━━ GIVEN INFORMATION ━━

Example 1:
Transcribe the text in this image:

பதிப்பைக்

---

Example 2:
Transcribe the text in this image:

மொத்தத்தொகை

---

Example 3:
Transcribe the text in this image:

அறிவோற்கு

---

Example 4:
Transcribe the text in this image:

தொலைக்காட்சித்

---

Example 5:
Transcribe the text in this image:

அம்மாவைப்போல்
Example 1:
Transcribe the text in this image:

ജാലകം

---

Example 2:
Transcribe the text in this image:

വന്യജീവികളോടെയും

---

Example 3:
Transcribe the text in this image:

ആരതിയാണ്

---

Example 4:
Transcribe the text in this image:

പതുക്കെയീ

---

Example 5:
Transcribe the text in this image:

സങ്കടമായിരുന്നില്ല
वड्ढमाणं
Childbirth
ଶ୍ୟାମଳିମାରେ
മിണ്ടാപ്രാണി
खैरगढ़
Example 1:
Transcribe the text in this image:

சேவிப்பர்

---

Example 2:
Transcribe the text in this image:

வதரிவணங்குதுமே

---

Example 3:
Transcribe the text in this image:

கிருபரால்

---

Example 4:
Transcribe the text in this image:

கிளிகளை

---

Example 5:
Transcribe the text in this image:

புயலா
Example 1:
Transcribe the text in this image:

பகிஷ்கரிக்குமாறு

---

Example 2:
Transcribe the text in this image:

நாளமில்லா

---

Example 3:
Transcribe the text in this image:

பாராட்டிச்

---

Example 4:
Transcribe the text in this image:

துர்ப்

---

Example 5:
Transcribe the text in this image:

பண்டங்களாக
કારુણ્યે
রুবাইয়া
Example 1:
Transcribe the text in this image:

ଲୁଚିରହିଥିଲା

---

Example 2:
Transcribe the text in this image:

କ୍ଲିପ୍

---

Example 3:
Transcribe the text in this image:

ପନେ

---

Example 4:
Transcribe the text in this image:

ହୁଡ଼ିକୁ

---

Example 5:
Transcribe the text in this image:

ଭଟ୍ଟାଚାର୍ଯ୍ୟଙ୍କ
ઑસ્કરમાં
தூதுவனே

━━━

__WORK TO COMPLETE__
Write the data out once more, exactly as it was given.

__WRITTEN RESPONSE__
Example 1:
Transcribe the text in this image:

பதிப்பைக்

---

Example 2:
Transcribe the text in this image:

மொத்தத்தொகை

---

Example 3:
Transcribe the text in this image:

அறிவோற்கு

---

Example 4:
Transcribe the text in this image:

தொலைக்காட்சித்

---

Example 5:
Transcribe the text in this image:

அம்மாவைப்போல்
Example 1:
Transcribe the text in this image:

ജാലകം

---

Example 2:
Transcribe the text in this image:

വന്യജീവികളോടെയും

---

Example 3:
Transcribe the text in this image:

ആരതിയാണ്

---

Example 4:
Transcribe the text in this image:

പതുക്കെയീ

---

Example 5:
Transcribe the text in this image:

സങ്കടമായിരുന്നില്ല
वड्ढमाणं
Childbirth
ଶ୍ୟାମଳିମାରେ
മിണ്ടാപ്രാണി
खैरगढ़
Example 1:
Transcribe the text in this image:

சேவிப்பர்

---

Example 2:
Transcribe the text in this image:

வதரிவணங்குதுமே

---

Example 3:
Transcribe the text in this image:

கிருபரால்

---

Example 4:
Transcribe the text in this image:

கிளிகளை

---

Example 5:
Transcribe the text in this image:

புயலா
Example 1:
Transcribe the text in this image:

பகிஷ்கரிக்குமாறு

---

Example 2:
Transcribe the text in this image:

நாளமில்லா

---

Example 3:
Transcribe the text in this image:

பாராட்டிச்

---

Example 4:
Transcribe the text in this image:

துர்ப்

---

Example 5:
Transcribe the text in this image:

பண்டங்களாக
કારુણ્યે
রুবাইয়া
Example 1:
Transcribe the text in this image:

ଲୁଚିରହିଥିଲା

---

Example 2:
Transcribe the text in this image:

କ୍ଲିପ୍

---

Example 3:
Transcribe the text in this image:

ପନେ

---

Example 4:
Transcribe the text in this image:

ହୁଡ଼ିକୁ

---

Example 5:
Transcribe the text in this image:

ଭଟ୍ଟାଚାର୍ଯ୍ୟଙ୍କ
ઑસ્કરમાં
தூதுவனே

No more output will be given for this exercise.